From Lagos with Love: The Making of Our Debut Collection
Every Marymia piece begins with a drive through Balogun market at 6am — fabric in one hand, a flat white in the other. This is their story, and ours.

Every Marymia piece begins with a drive through Balogun market at 6am — fabric in one hand, a flat white in the other. We work with a women-led atelier in Lagos who have been cutting Adire for three generations.
Where It All Started
The idea for Marymia was born on a London winter evening in 2023. Our founder sat in her flat in Peckham, surrounded by fabric swatches sent from Lagos, sketching silhouettes that blended the flowing elegance of Yoruba dress with the clean lines she loved about London tailoring.
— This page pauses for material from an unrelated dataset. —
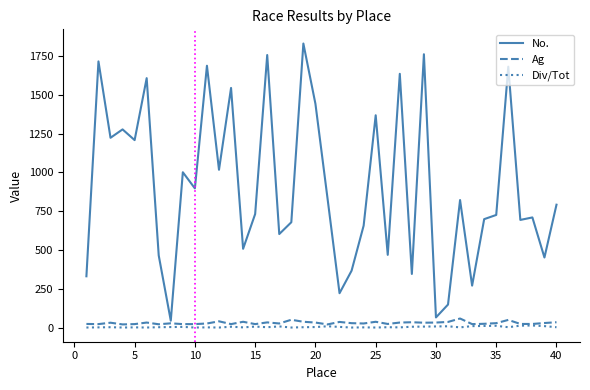

What is the highest value of the Div/Tot series?

14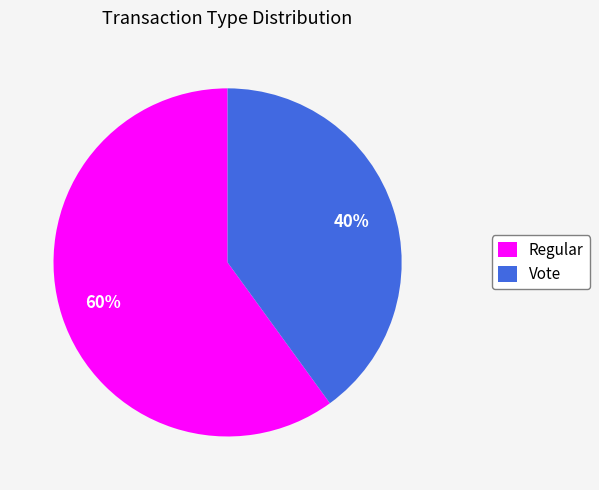

Does Regular represent more than half of the total?

Yes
"I kept thinking about my grandmother," she recalls. "She would take a single piece of Adire cloth and turn it into something that made you feel like royalty. I wanted to bottle that feeling and share it with the world."
The Atelier
Our Lagos atelier sits on a quiet street in Surulere, inside a converted colonial-era building with high ceilings and louvre windows that catch the morning breeze. Twelve women work here, ranging in age from twenty-three to sixty-seven. Mama Titi, the eldest, has been dyeing Adire since she was nine years old.
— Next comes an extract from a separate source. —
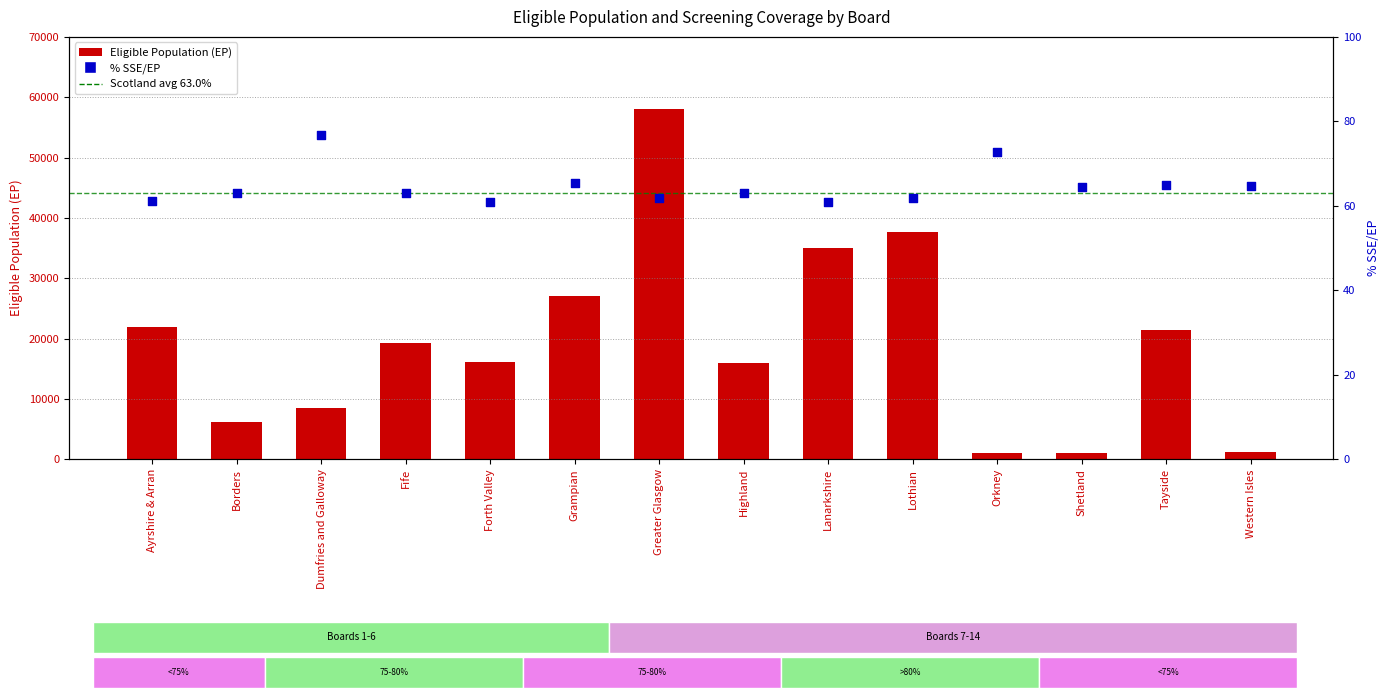

What is the total value across all series at Lothian?

37748.9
"The indigo is alive," Mama Titi says, stirring a vat of dye that her mother taught her to prepare. "You cannot rush it. The cloth tells you when it is ready."
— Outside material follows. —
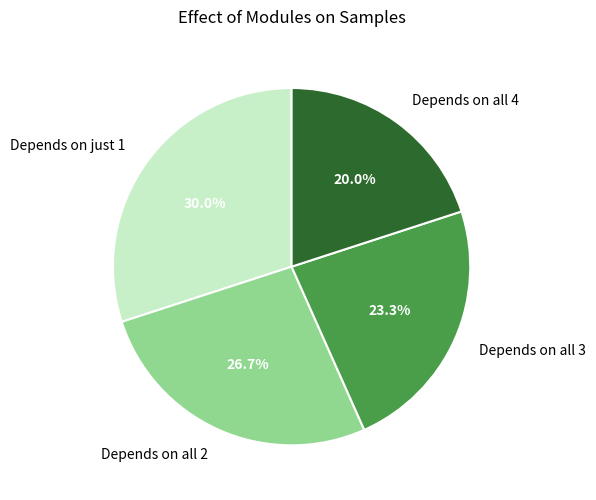

Does Depends on just 1 account for over 50% of the chart?

No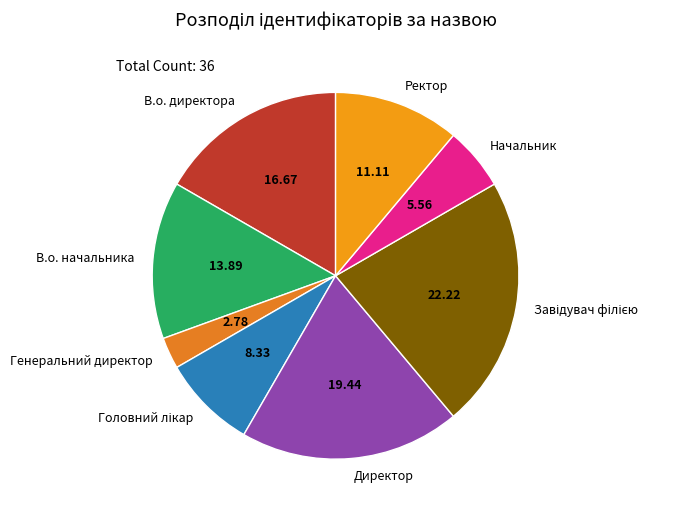

Approximately how many times larger is the value at Ректор compared to Директор?

0.6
Each garment takes between three days and two weeks to complete, depending on the complexity of the pattern and dyeing technique. The Adire resist-dyeing process alone requires multiple rounds of waxing, tying, and soaking — each one building depth and character into the fabric.
From Lagos to London
Once complete, each piece is inspected, pressed, and carefully packed for its journey to our London studio. There, our design team conducts a final quality check, adds finishing touches like hand-stitched labels and care tags, and photographs each piece for the collection.
This dual-city workflow is intentional. We believe the best fashion emerges from a dialogue between cultures — the deep craft tradition of Lagos meeting the cosmopolitan eye of London. Neither dominates; both contribute.
What Makes It Different
In a world of fast fashion, we choose slowness. Our pieces are not seasonal trends — they are wardrobe companions designed to age beautifully, to be worn with confidence for decades. Every seam, every dye-line, every fold carries the fingerprint of the hands that made it.
When you wear Marymia, you wear a piece of Lagos. You wear the patience of a dye master, the precision of a cutter who has honed her craft over thirty years, and the quiet ambition of twelve women building something extraordinary in a Surulere workshop.
This is not just fashion. This is heritage, re-cut for the modern woman.